The two astronauts who will end a nine-year launch drought for Nasa have flown to Kennedy Space Centre, exactly one week before their historic SpaceX flight.
It will be the first time a private company, rather than a national government, sends astronauts into orbit.
Nasa test pilots Doug Hurley and Bob Behnken departed Houston on board one of the space agency’s jets.
The Crew Dragon has arrived to Launch Complex 39A! 🐉
This spacecraft will carry @AstroBehnken and @Astro_Doug to the @Space_Station when it launches atop a @SpaceX Falcon 9 rocket on May 27, at 4:33 p.m. ET: https://t.co/yvfOCG49U8 pic.twitter.com/Tdtdaucdef
— NASA's Kennedy Space Center (@NASAKennedy) May 18, 2020
They are scheduled to blast off next Wednesday on top of a SpaceX Falcon 9 rocket, bound for the International Space Station.

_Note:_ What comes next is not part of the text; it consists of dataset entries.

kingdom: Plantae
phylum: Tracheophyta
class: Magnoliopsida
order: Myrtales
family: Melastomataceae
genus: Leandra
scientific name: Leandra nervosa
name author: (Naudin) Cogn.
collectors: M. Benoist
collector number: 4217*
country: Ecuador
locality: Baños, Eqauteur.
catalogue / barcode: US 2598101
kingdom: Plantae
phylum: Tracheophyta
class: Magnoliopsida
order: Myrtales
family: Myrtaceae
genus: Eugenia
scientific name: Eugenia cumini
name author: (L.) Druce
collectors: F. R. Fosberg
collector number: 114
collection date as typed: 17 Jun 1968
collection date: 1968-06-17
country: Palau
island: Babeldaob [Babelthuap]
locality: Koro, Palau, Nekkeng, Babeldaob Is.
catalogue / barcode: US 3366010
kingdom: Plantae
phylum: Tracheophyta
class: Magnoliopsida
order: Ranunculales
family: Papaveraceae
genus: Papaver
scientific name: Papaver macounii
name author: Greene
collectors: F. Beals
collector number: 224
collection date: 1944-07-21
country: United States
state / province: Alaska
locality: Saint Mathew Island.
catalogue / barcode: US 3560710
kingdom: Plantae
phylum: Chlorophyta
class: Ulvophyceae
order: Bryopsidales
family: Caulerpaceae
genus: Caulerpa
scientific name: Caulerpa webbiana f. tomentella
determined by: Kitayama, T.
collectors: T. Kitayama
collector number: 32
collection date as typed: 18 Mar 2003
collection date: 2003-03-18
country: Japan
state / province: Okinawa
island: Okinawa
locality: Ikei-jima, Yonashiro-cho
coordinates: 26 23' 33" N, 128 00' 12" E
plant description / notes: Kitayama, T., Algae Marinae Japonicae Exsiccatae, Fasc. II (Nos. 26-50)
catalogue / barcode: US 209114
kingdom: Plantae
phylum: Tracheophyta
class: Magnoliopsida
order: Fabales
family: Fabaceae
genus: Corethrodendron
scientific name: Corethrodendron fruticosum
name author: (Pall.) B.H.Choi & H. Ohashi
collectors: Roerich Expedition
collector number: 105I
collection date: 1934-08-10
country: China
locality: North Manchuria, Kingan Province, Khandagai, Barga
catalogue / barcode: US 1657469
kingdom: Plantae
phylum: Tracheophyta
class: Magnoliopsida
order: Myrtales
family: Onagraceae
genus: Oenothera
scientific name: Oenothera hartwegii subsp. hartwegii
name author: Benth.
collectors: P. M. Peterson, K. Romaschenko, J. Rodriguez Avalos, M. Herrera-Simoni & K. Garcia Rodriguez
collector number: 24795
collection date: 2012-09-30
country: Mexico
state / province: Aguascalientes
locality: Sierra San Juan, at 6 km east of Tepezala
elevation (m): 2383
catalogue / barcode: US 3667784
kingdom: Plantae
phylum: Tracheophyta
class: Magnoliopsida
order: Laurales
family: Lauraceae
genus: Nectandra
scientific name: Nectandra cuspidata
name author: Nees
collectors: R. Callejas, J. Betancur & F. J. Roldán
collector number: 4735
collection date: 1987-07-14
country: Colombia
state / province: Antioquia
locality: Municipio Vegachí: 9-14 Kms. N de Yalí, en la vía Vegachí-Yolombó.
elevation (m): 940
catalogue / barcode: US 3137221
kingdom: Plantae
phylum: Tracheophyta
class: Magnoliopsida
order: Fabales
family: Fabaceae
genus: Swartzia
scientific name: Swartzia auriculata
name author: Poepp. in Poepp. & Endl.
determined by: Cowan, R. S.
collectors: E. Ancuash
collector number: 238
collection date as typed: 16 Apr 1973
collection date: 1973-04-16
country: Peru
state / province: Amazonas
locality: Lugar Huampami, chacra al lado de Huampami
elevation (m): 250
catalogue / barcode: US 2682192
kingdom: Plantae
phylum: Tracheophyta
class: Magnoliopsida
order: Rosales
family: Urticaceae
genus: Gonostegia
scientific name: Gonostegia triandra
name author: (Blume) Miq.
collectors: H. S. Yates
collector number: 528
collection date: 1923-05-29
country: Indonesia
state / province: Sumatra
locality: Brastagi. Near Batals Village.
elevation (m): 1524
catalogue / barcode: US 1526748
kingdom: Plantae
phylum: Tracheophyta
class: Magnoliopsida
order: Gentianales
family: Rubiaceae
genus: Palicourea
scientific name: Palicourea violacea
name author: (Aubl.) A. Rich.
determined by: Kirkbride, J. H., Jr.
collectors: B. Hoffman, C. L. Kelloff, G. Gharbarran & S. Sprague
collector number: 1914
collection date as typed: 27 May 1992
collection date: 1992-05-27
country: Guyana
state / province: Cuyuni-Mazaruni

They will soar from the same pad where Atlantis closed out the space shuttle programme in 2011, the last home launch for Nasa astronauts.
Awaiting the astronauts at Kennedy’s former shuttle landing strip were the centre’s director, former shuttle commander Robert Cabana, and Nasa administrator Jim Bridenstine.
The welcoming committee was reduced drastically in size because of the coronavirus pandemic. Journalists were told to wear masks.
Nasa’s commercial crew programme has been years in the making. Boeing, the competing company, is not expect to launch its first astronauts until next year.